The same Leaflet implementation powers both the admin dashboard and the mobile app, ensuring perfect visual consistency and eliminating an entire class of cross-platform bugs. The trade-off is a thin abstraction layer—HTML-in-a-string—that requires some discipline to maintain.

In the end, it’s a pragmatic solution: not the cleanest on paper, but highly effective in practice.

And sometimes, that’s exactly what you need.

Lessons Learned

Building an indoor map for Billie’s Craft Beer Fest turned out to be less about finding the “best” technology, and more about finding the right balance between control, cost, and complexity.

Looking back, would a more modern, fully managed solution like Mapbox have made certain parts easier? Probably. It offers a polished developer experience, strong tooling, and fewer rough edges when it comes to things like rendering and scaling.

But that convenience comes at a cost—both financially and architecturally.

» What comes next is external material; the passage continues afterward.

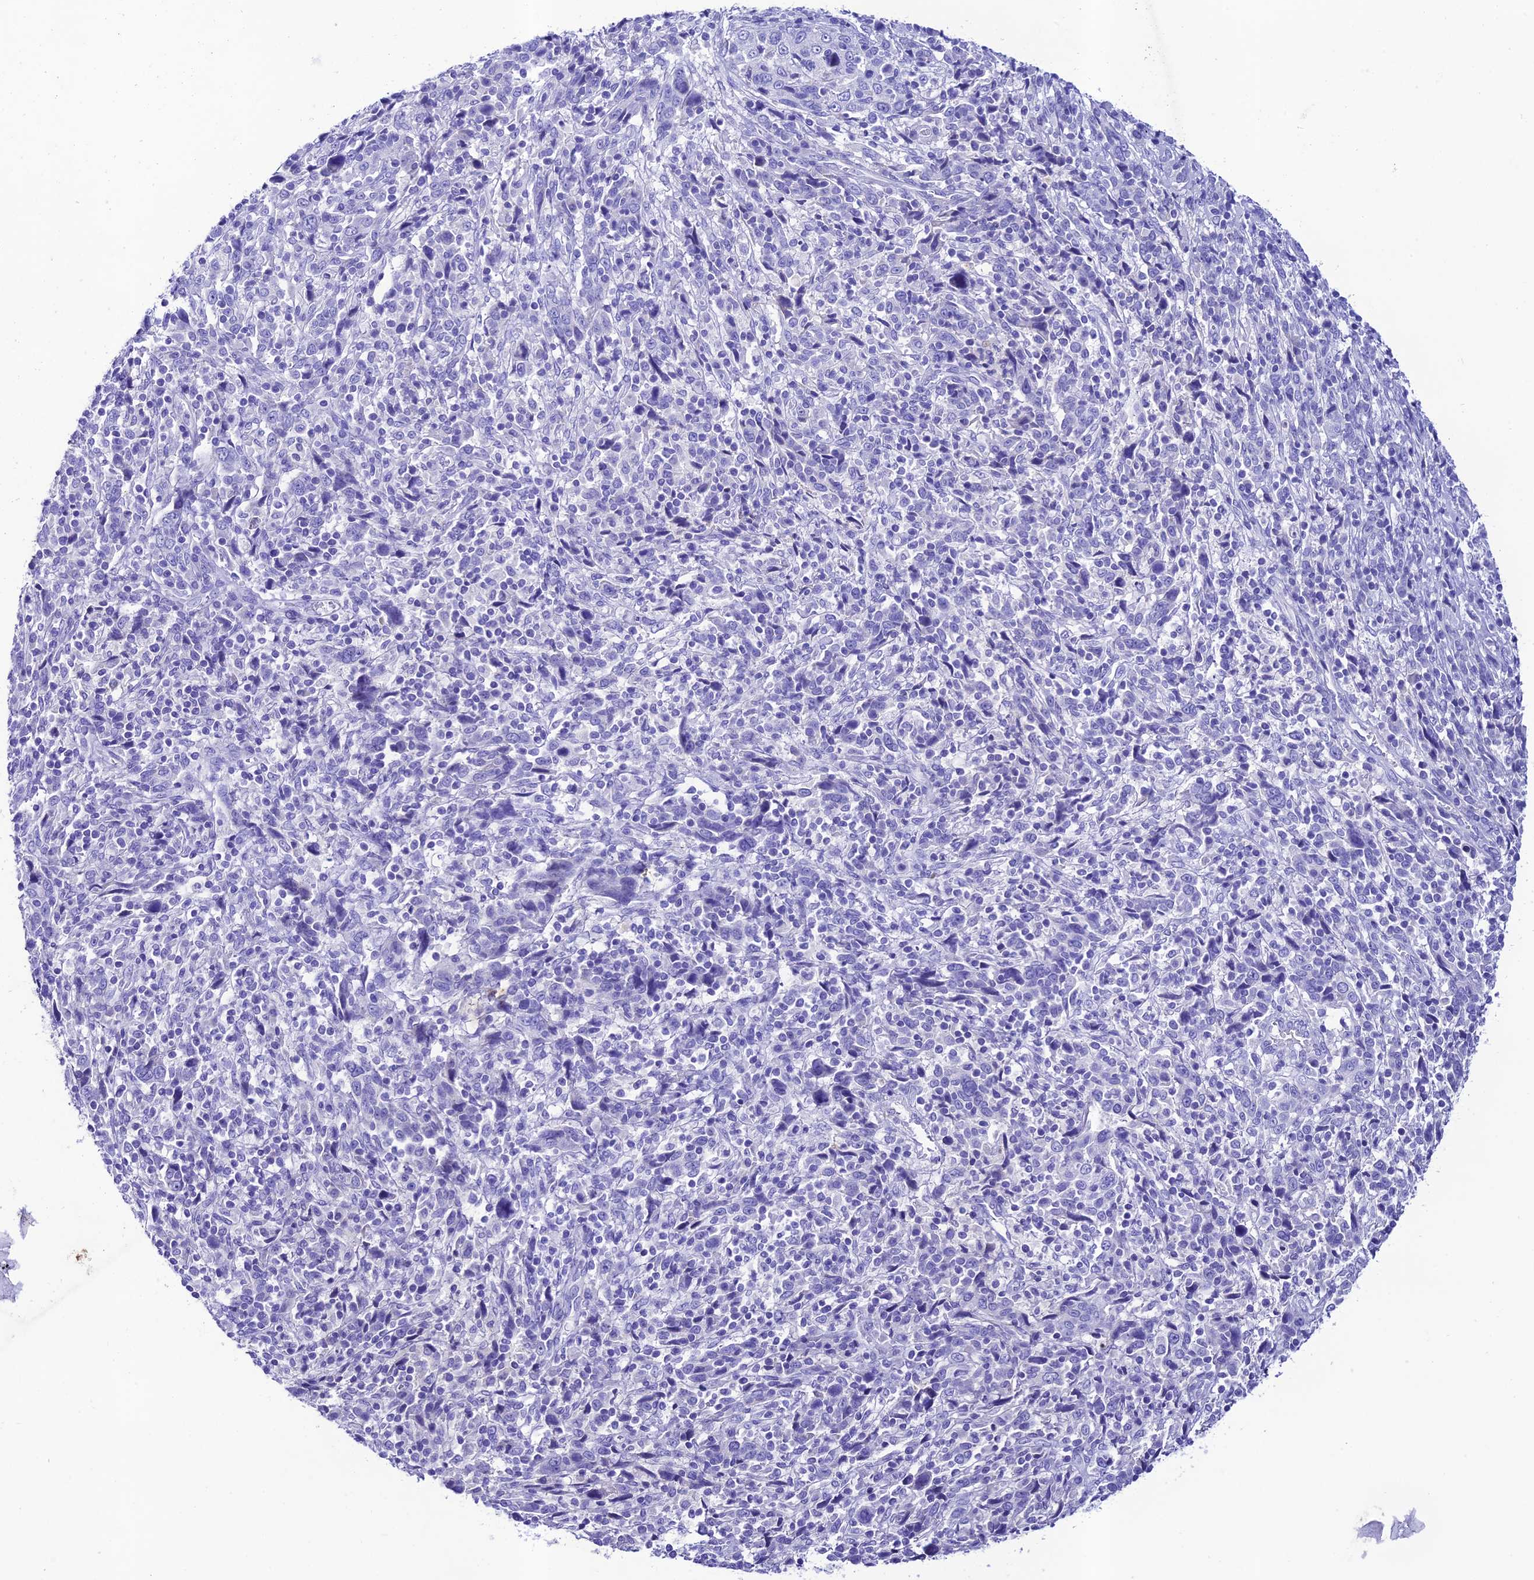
{"staining": {"intensity": "negative", "quantity": "none", "location": "none"}, "tissue": "cervical cancer", "cell_type": "Tumor cells", "image_type": "cancer", "snomed": [{"axis": "morphology", "description": "Squamous cell carcinoma, NOS"}, {"axis": "topography", "description": "Cervix"}], "caption": "This photomicrograph is of cervical squamous cell carcinoma stained with IHC to label a protein in brown with the nuclei are counter-stained blue. There is no positivity in tumor cells.", "gene": "NLRP6", "patient": {"sex": "female", "age": 46}}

By choosing Leaflet, we traded modern abstractions for full ownership. Every part of the system—from how the map is rendered to how POIs behave—remains under our control. There are no usage-based pricing concerns, no vendor constraints, and no hidden limitations waiting to surface as the application grows.

That decision also shaped how we approached the problem itself.

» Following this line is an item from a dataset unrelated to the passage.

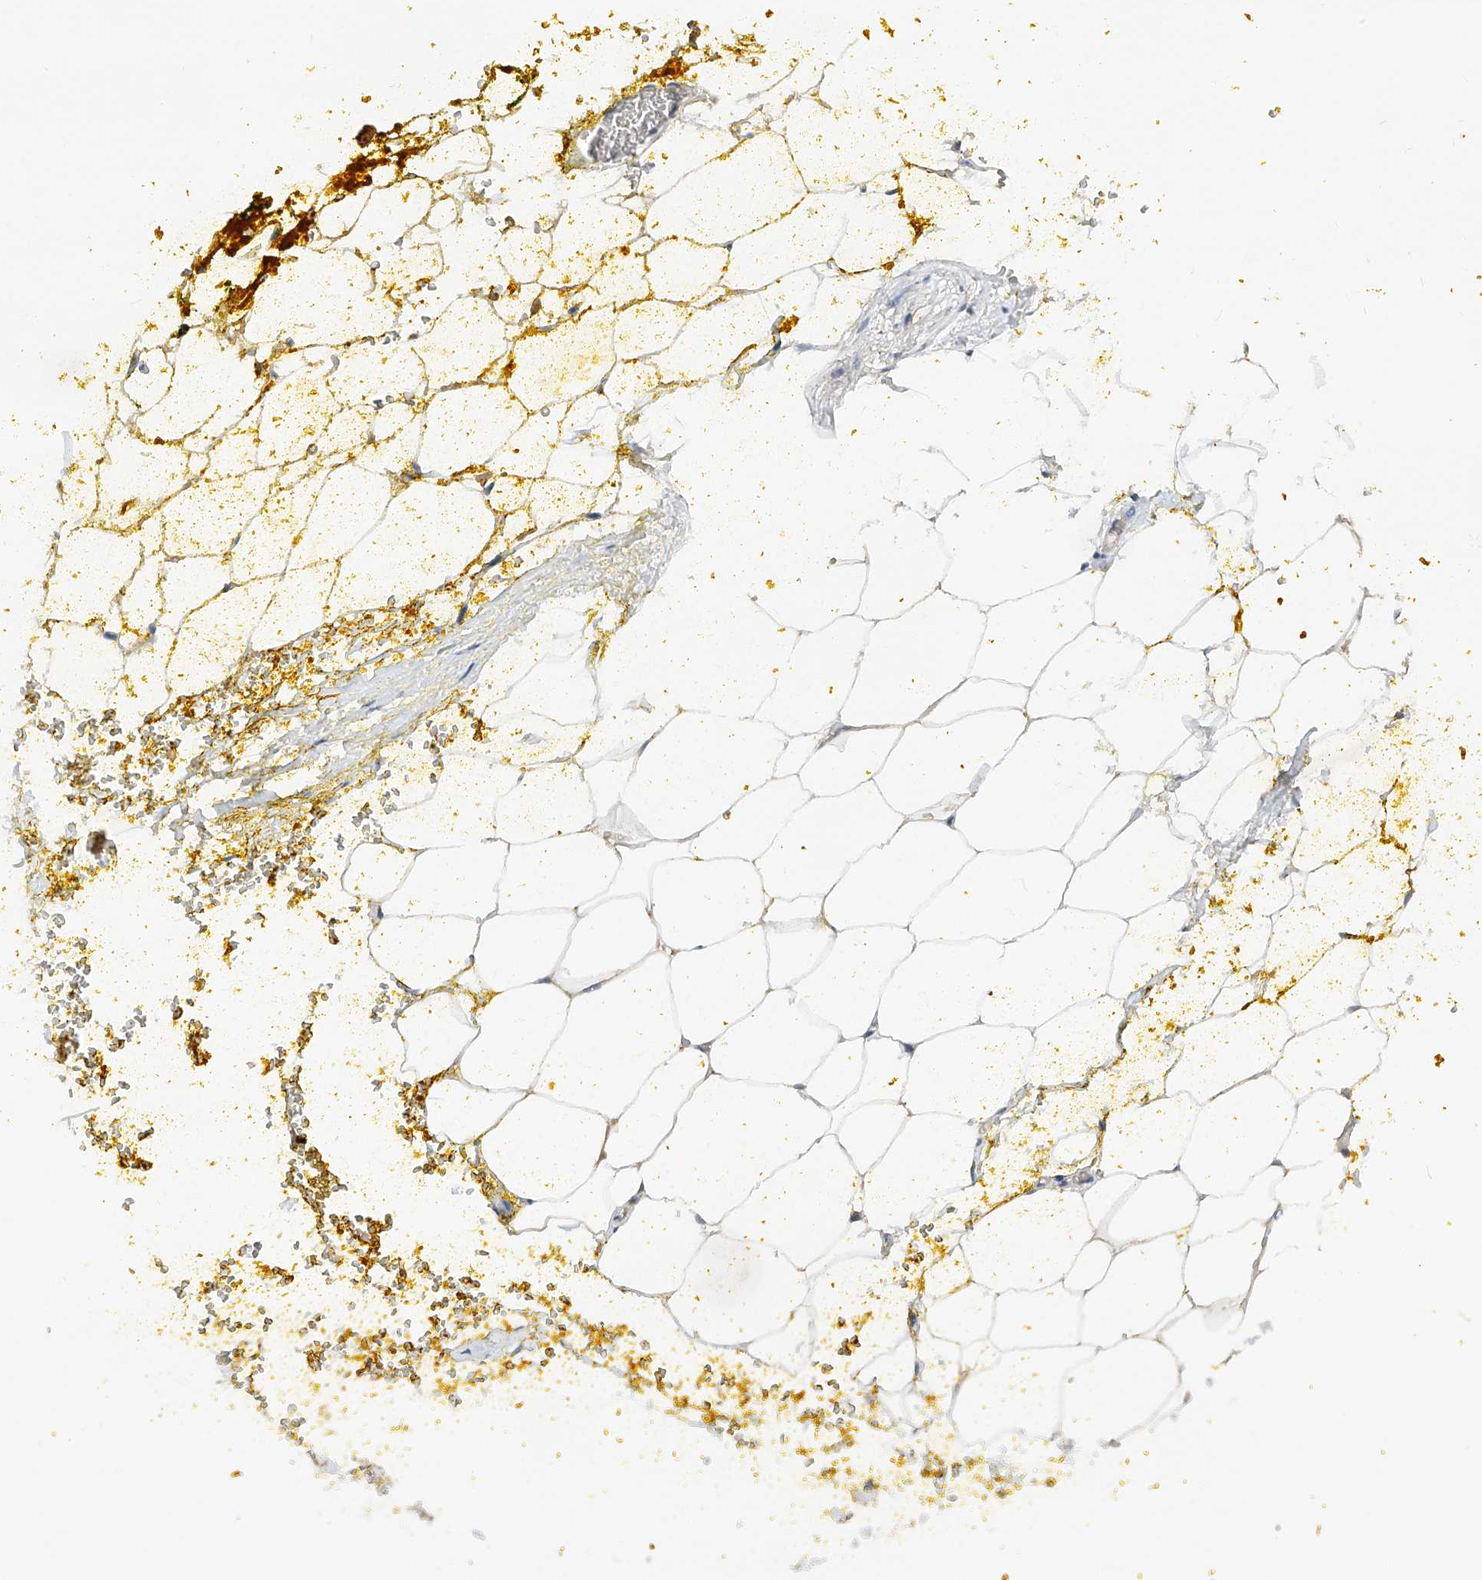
{"staining": {"intensity": "negative", "quantity": "none", "location": "none"}, "tissue": "adipose tissue", "cell_type": "Adipocytes", "image_type": "normal", "snomed": [{"axis": "morphology", "description": "Normal tissue, NOS"}, {"axis": "morphology", "description": "Adenocarcinoma, Low grade"}, {"axis": "topography", "description": "Prostate"}, {"axis": "topography", "description": "Peripheral nerve tissue"}], "caption": "The histopathology image exhibits no staining of adipocytes in benign adipose tissue. (Immunohistochemistry (ihc), brightfield microscopy, high magnification).", "gene": "GPC4", "patient": {"sex": "male", "age": 63}}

Instead of relying on live location tracking, we leaned into clarity of design. Instead of complex infrastructure, we embraced simple, composable building blocks. And instead of duplicating work across platforms, we accepted a slightly unconventional solution—the WebView—in exchange for consistency and maintainability.

Of course, this approach isn’t without trade-offs. It requires more upfront thinking, a willingness to work closer to the metal, and the occasional “hack” that wouldn’t exist in a fully managed ecosystem.

But in return, we ended up with something that fits our use case remarkably well: a fully custom, platform-agnostic indoor mapping system, built with minimal cost and maximum flexibility.

And perhaps that’s the most important takeaway.

The “best” solution isn’t always the most modern or the most feature-rich—it’s the one that aligns with your constraints, your goals, and the problem you’re actually trying to solve.

“Getting lost might be part of the charm at a festival—but with the right map, it doesn’t have to be part of the experience.”